» Written task: Copy every entry below exactly as it appears, leaving out the images.

(Document understanding data)
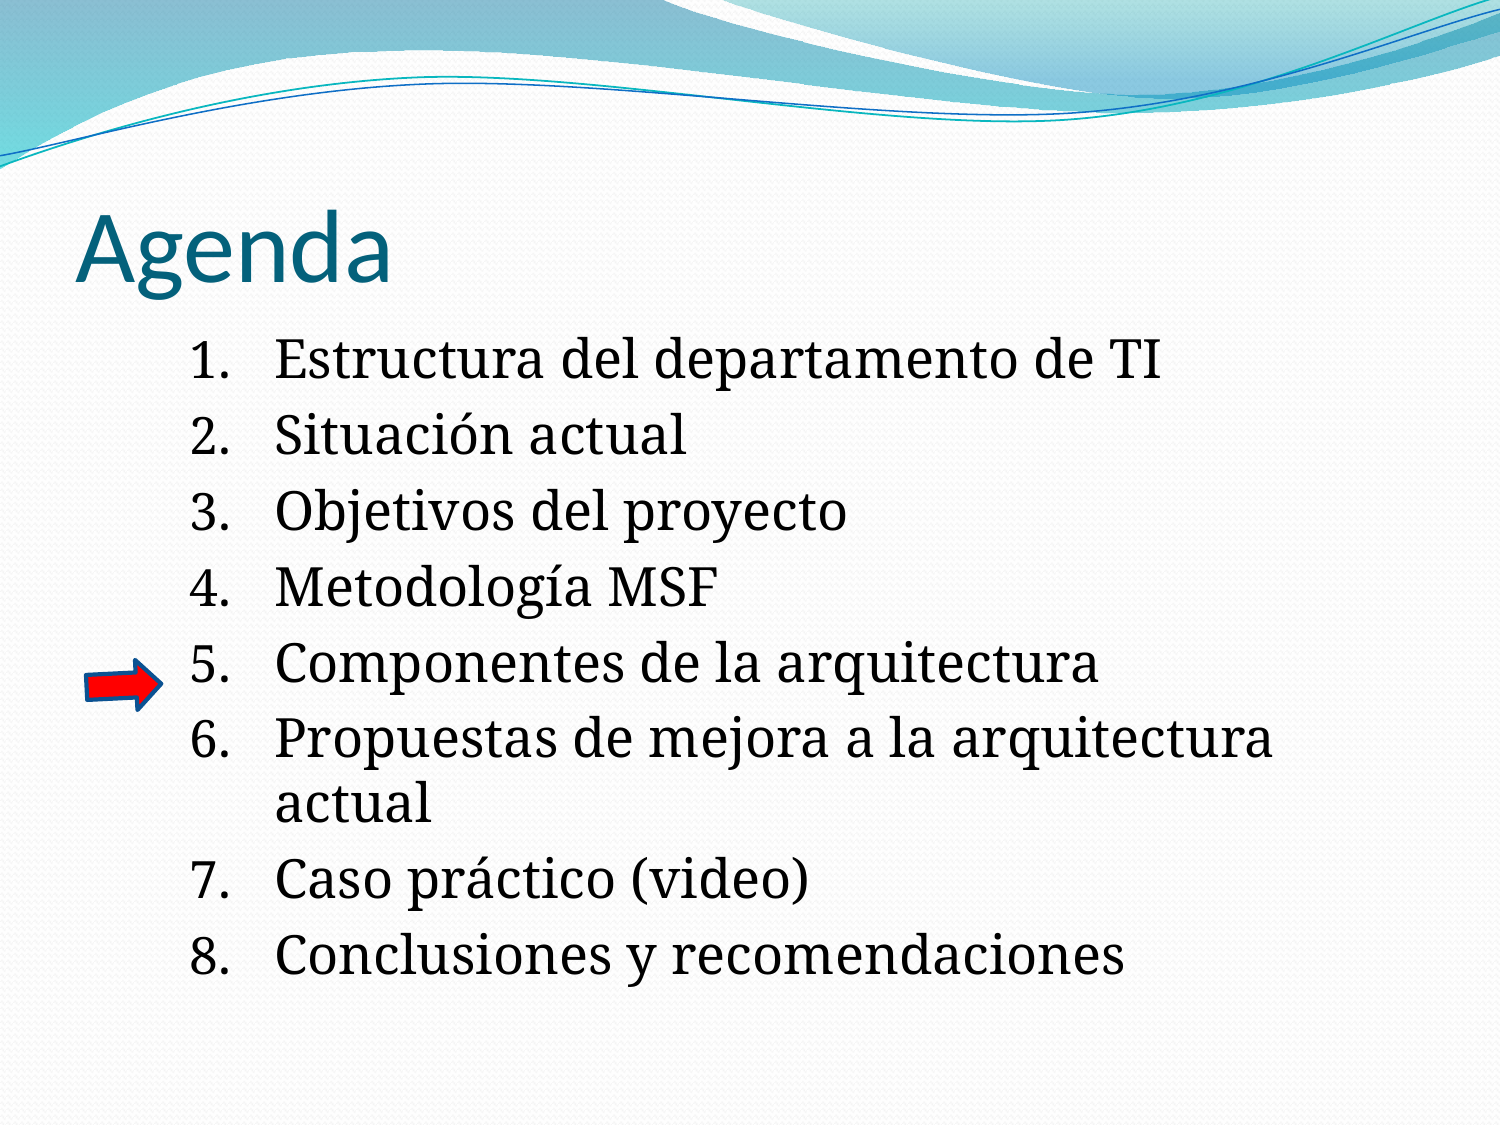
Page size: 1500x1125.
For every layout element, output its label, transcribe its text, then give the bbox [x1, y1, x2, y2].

text_box [83, 658, 164, 712]
title Agenda [75, 115, 1425, 303]
list Estructura del departamento de TI Situación actual Objetivos del proyecto Metodología MSF Componentes de la arquitectura Propuestas de mejora a la arquitectura actual Caso práctico (video) Conclusiones y recomendaciones [174, 317, 1388, 1038]
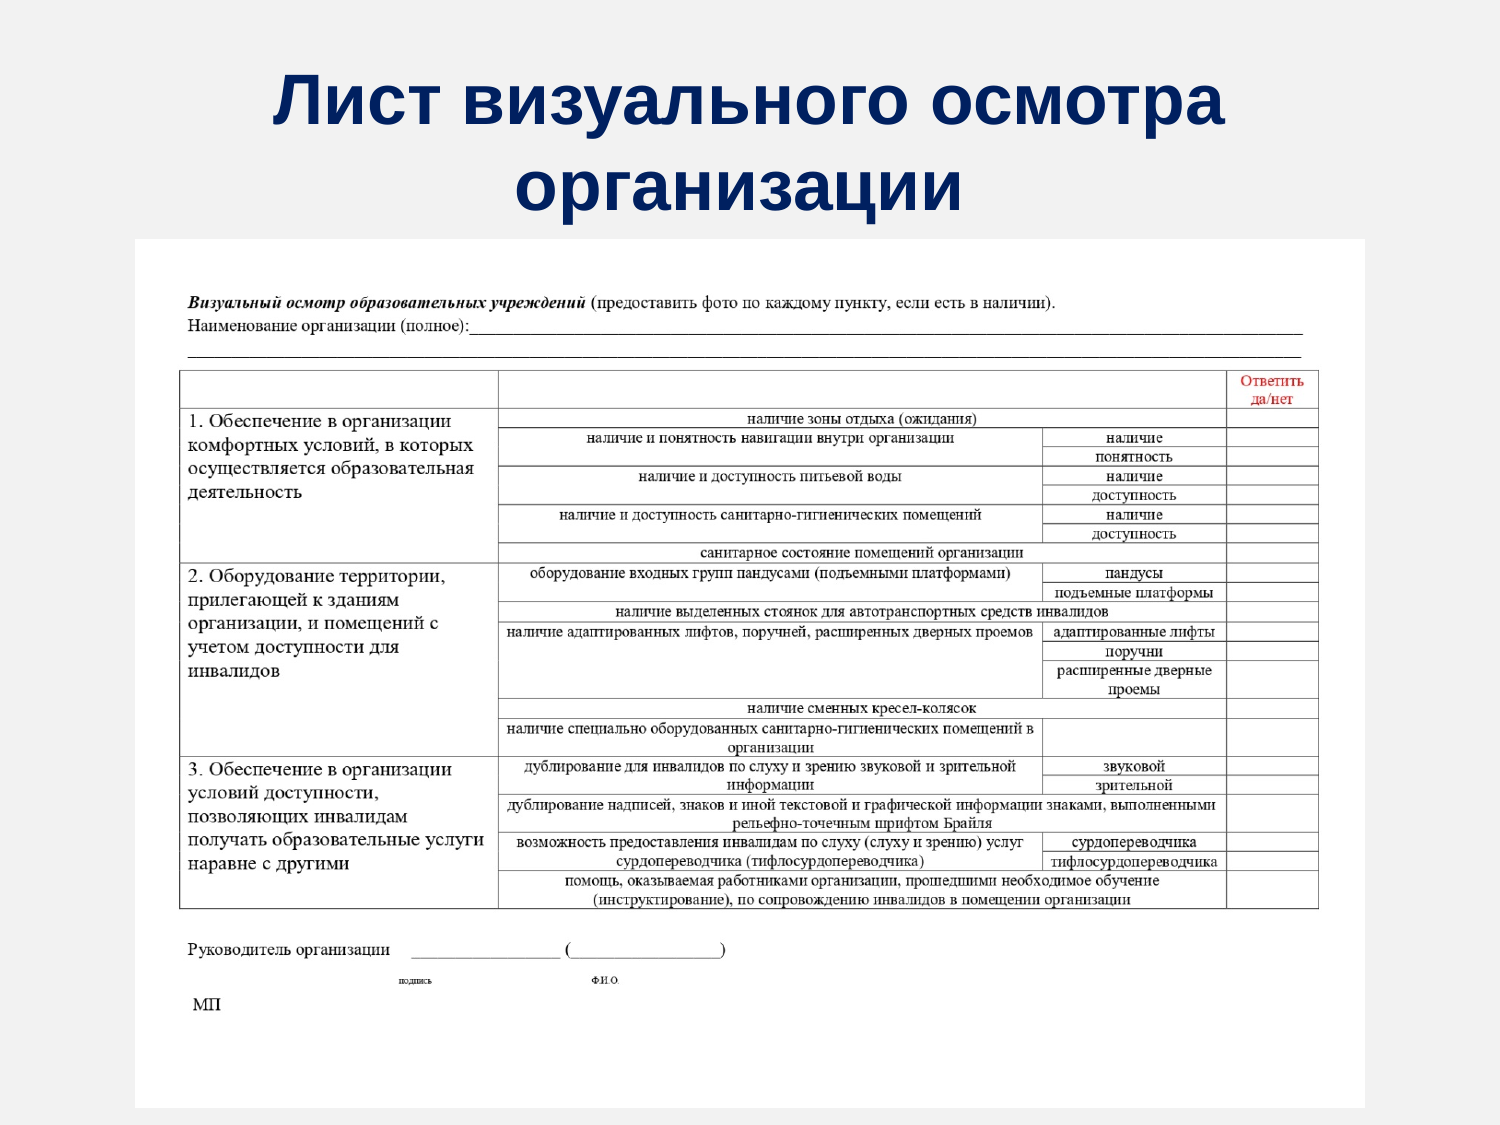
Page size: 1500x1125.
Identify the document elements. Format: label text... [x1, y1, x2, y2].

picture [135, 239, 1365, 1109]
title Лист визуального осмотра организации [75, 45, 1425, 233]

» Answer:
Page size: 1500x1125.
For every layout element, output its label, transcribe its text, then give the bbox [x1, y1, x2, y2].

text_box [83, 658, 164, 712]
title Agenda [75, 115, 1425, 303]
list Estructura del departamento de TI Situación actual Objetivos del proyecto Metodología MSF Componentes de la arquitectura Propuestas de mejora a la arquitectura actual Caso práctico (video) Conclusiones y recomendaciones [174, 317, 1388, 1038]
Page size: 1500x1125.
Identify the document elements. Format: label text... [x1, y1, x2, y2].

picture [135, 239, 1365, 1109]
title Лист визуального осмотра организации [75, 45, 1425, 233]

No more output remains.